The recent bushfires are a fresh blow to Victoria’s timber industry, coming just weeks after the state Labor government announced the end of all native forest logging within 10 years. Sawmills in the east of the state, which had already been struggling to secure enough logs to keep their machines running, said the government’s move would put thousands of workers out of their jobs and put the future of Victoria’s timber towns in doubt.
VicForests said it could not confirm numbers but that it had lost a significant amount of its logging coupes in the area, and would be unable to assess the damage while the fires were still burning. “The East Gippsland fires have had a significant impact on VicForests’ coupes,” a spokesman said. “While the fires are ongoing, we are unable to fully assess the impact. Our current focus is on fully supporting the efforts to manage the bushfires, deploying all available VicForests staff and contractors to the region.”
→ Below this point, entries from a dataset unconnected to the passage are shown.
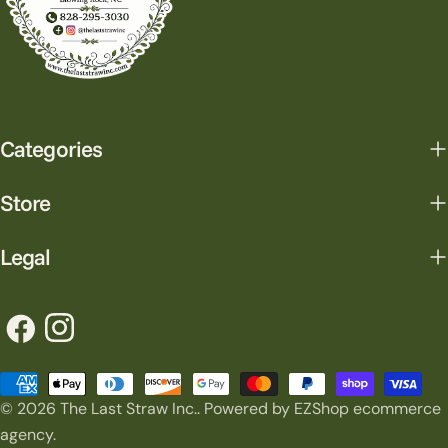
Categories
Store
Legal
Facebook
Instagram
Payment
© 2026
The Last Straw Inc.
.
Powered by EZShop ecommerce
methods
agency.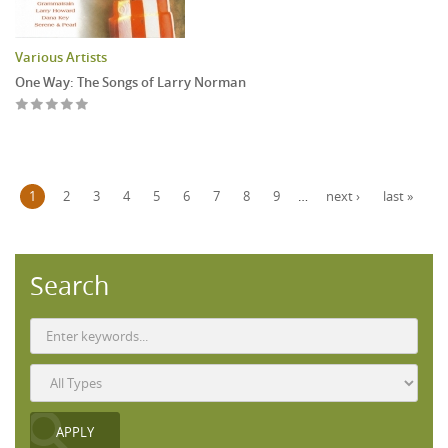
Various Artists
One Way: The Songs of Larry Norman
Pages
1
2
3
4
5
6
7
8
9
…
next ›
last »
Search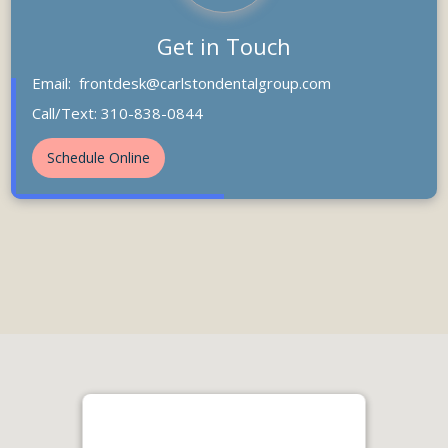
Get in Touch
Email:
frontdesk@carlstondentalgroup.com
Call/Text: 310-838-0844
Schedule Online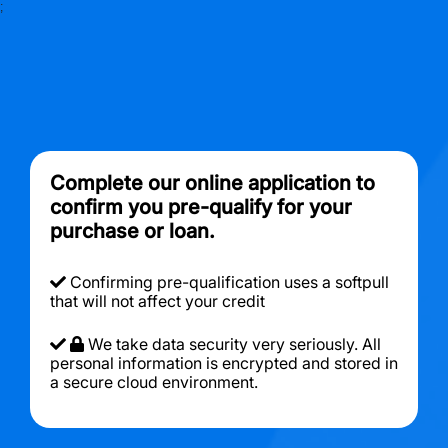
;
Complete our online application to
confirm you pre-qualify for your
purchase or loan.
Confirming pre-qualification uses a softpull
that will not affect your credit
We take data security very seriously. All
personal information is encrypted and stored in
a secure cloud environment.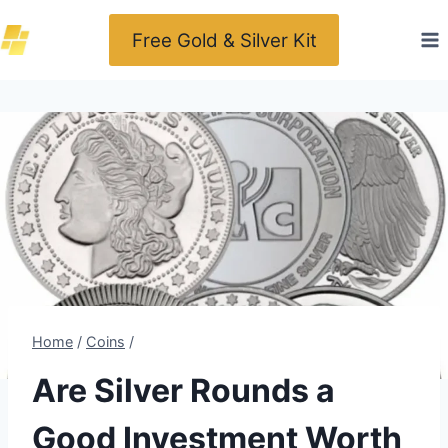
Skip
Free Gold & Silver Kit
to
content
Home
/
Coins
/
Are Silver Rounds a
Good Investment Worth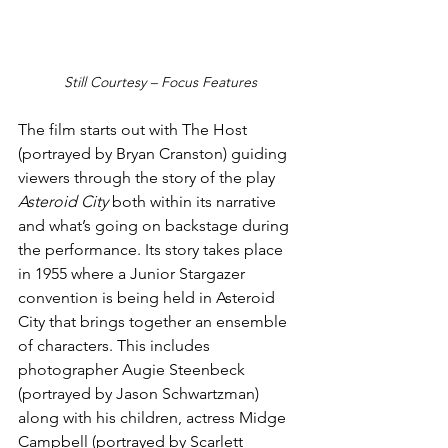
Still Courtesy – Focus Features
The film starts out with The Host 
(portrayed by Bryan Cranston) guiding 
viewers through the story of the play
Asteroid City
 both within its narrative 
and what’s going on backstage during 
the performance. Its story takes place 
in 1955 where a Junior Stargazer 
convention is being held in Asteroid 
City that brings together an ensemble 
of characters. This includes 
photographer Augie Steenbeck 
(portrayed by Jason Schwartzman) 
along with his children, actress Midge 
Campbell (portrayed by Scarlett 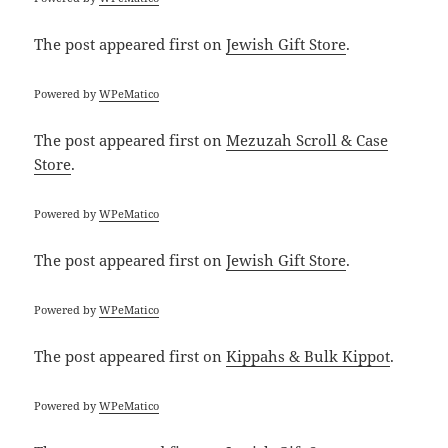
The post
appeared first on
Jewish Gift Store
.
Powered by
WPeMatico
The post
appeared first on
Mezuzah Scroll & Case
Store
.
Powered by
WPeMatico
The post
appeared first on
Jewish Gift Store
.
Powered by
WPeMatico
The post
appeared first on
Kippahs & Bulk Kippot
.
Powered by
WPeMatico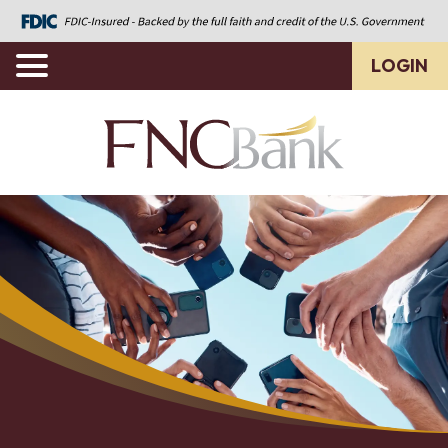
LOGIN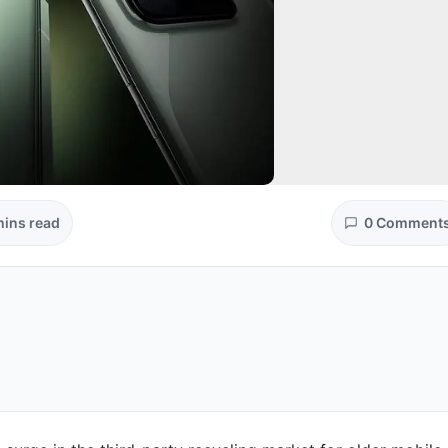
mins read
0 Comment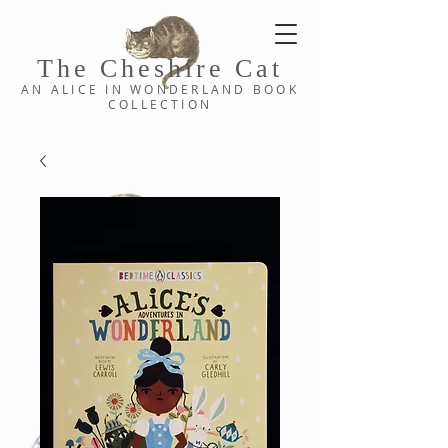
The Cheshi
re C
at
AN ALICE IN WONDERLAND
BOOK
COLLE
CTION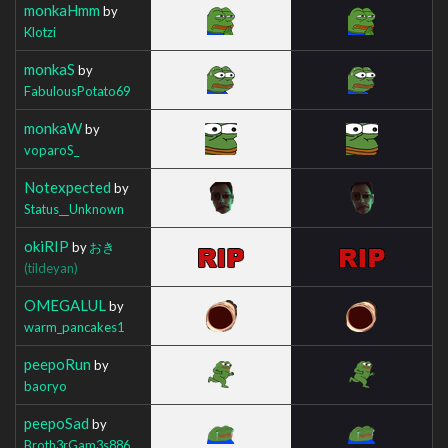
monkaHmm
by
Klotzi
monkaS
by
FabulousPotato69
monkaW
by
voparoS_
Notexpected
by
Status__Unknown
okiRIP
by
おき
(tildeyan)
OMEGALUL
by
warm_pancakes1
peepoRun
by
baoryo
peepoSad
by
Broth3rGam3s886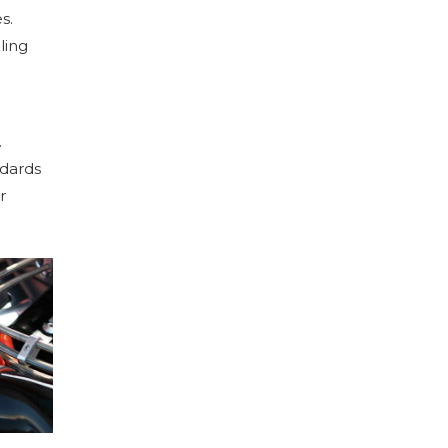
s.
ling
.
ndards
r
Construction Forestry Mining and Energy National Secretary Michael O’Connor said the destruction of East Gippsland forest in the blazes put the state government’s transition plan into doubt. “Clearly there’s been significant damage to the resources in East Gippsland and the union will be very concerned about the consequences for employment and the viability of some mills,” Mr O’Connor said. “There will certainly be concerns for the viability of the already flawed transitions plan.”
The industry’s national lobby group, the Australian Forest Products Association, said that some of the plantation trees currently burning, those used for building products, would take 30 years to regrow. “So, when the fires are finally contained, it will be like a slow-motion train crash as the full downstream consequences are felt,” the association’s chief executive Ross Hampton said.
“Large areas of our plantation forest estate in key forestry regions in NSW, Victoria and South Australia are on fire and the downstream consequences for rural communities will be severe.”
A spokesman for Victorian Agriculture Minister Jaclyn Symes said the government was aware of significant loss of logging coupes in East Gippsland but that its immediate focus was on “extinguishing the fires and protecting life”. The Victorian timber industry group VAFI said the full extent of the damage could not yet be assessed.